TASK DESCRIPTION: Could you find every line in the records below that contains the word "como" and copy it?

(Saved data entries)
● ● ●
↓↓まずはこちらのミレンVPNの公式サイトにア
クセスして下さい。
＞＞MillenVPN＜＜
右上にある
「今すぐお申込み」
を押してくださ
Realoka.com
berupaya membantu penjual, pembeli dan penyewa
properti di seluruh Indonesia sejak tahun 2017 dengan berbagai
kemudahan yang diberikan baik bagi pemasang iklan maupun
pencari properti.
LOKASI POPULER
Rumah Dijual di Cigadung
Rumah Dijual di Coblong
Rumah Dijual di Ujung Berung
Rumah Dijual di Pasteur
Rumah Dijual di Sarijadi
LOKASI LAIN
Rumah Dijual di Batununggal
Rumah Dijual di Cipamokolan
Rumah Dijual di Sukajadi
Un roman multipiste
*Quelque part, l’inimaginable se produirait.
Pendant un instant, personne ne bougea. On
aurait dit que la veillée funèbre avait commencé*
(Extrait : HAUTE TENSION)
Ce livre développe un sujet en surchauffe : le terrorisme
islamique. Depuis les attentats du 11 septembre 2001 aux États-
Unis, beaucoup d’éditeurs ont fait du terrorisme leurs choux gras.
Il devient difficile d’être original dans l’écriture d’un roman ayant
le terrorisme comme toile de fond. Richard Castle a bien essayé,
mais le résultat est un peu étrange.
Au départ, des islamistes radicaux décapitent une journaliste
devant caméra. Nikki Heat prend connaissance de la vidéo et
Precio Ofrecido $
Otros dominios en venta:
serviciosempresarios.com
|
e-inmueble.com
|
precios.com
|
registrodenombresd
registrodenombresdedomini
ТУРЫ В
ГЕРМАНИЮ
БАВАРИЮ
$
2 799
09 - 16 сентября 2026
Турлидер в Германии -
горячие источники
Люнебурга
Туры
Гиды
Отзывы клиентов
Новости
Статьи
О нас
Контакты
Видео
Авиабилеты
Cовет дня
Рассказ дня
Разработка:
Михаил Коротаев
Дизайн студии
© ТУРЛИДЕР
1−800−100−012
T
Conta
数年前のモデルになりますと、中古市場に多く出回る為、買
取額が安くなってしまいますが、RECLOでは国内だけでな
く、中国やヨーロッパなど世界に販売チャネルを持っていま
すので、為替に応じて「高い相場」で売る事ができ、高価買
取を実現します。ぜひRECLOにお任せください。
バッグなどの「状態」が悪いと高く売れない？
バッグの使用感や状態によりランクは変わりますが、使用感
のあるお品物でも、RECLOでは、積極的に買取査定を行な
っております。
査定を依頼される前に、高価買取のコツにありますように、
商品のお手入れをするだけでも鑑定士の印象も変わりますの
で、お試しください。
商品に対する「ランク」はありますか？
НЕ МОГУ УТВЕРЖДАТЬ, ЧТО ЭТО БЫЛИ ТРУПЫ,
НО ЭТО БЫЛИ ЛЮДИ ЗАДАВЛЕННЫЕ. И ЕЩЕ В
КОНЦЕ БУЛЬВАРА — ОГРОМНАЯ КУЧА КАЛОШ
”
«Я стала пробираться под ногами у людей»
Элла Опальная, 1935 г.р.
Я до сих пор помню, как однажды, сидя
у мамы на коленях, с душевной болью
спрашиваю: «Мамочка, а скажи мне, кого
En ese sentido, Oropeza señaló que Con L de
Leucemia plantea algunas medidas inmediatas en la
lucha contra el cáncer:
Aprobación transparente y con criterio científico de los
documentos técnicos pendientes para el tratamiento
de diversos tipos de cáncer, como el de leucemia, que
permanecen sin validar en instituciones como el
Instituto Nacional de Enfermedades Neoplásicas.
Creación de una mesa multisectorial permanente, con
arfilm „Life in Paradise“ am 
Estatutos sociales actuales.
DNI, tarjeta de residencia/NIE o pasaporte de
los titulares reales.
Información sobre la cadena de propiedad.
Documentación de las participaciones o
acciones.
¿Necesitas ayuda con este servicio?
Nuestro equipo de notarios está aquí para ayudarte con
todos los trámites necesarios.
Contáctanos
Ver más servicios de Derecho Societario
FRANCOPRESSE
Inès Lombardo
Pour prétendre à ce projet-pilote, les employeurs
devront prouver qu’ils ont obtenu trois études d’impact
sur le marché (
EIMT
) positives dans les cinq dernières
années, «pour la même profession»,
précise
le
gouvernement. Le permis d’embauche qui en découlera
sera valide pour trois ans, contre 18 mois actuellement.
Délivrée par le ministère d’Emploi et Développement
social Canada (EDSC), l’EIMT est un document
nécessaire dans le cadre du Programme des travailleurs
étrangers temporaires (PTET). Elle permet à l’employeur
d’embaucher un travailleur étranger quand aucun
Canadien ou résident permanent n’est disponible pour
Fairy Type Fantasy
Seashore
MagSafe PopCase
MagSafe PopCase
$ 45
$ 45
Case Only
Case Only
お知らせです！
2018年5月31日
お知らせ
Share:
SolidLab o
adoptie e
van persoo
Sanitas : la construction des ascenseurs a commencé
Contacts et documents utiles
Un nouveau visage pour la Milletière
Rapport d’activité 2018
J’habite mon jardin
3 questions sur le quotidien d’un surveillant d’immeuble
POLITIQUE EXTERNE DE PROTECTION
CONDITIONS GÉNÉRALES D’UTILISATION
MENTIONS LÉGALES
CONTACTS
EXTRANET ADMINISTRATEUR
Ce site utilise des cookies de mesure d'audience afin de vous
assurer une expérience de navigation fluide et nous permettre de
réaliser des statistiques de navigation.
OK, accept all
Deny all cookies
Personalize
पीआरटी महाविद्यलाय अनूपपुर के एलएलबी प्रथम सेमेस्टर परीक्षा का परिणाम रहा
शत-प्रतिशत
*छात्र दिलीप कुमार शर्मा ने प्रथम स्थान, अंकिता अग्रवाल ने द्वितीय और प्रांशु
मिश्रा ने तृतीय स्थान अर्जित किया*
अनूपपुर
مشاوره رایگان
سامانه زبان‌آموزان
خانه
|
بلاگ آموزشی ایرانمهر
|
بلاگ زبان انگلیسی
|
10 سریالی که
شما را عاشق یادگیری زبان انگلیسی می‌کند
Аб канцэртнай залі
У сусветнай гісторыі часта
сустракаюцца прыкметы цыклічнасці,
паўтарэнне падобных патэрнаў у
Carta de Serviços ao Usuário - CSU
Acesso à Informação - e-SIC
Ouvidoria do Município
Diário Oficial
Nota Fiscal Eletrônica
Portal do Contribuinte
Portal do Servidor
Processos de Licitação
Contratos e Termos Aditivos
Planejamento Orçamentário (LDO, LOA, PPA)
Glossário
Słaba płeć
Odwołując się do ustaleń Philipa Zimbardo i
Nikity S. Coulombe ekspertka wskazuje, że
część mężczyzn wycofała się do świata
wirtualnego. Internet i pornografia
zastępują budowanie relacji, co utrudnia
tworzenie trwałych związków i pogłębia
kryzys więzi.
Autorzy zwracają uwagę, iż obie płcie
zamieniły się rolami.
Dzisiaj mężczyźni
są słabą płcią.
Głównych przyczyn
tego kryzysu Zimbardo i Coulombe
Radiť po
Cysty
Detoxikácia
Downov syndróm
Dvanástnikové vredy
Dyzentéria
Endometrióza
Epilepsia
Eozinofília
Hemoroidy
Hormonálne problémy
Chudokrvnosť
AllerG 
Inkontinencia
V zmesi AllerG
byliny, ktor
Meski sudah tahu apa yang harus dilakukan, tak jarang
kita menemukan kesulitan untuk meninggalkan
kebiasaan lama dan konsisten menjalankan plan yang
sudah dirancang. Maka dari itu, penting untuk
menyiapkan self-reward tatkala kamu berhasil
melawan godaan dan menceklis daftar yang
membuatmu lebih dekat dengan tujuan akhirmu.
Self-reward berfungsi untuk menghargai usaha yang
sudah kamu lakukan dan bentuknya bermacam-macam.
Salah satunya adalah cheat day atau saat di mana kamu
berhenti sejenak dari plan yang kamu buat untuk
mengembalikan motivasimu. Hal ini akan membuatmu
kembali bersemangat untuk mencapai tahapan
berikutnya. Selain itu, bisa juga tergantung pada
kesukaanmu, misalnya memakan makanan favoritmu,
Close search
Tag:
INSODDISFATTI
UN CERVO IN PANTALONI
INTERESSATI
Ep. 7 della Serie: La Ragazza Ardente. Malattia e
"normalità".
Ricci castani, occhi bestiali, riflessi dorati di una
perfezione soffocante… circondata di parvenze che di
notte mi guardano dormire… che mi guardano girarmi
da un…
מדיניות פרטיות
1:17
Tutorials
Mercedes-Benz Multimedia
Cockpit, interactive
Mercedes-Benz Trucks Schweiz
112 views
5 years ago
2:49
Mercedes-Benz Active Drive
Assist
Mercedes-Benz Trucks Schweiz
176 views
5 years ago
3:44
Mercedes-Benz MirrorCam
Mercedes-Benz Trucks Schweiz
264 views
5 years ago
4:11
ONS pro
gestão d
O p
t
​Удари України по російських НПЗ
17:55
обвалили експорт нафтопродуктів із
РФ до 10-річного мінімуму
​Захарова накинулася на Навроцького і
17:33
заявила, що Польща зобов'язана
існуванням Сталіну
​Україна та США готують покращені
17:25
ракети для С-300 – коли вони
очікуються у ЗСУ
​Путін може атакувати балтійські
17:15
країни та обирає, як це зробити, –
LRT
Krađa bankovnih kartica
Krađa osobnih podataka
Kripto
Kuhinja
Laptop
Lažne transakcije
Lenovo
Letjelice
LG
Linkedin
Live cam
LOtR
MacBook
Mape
● ● ●
EXPECTED OUTPUT:
de diversos tipos de cáncer, como el de leucemia, que
permanecen sin validar en instituciones como el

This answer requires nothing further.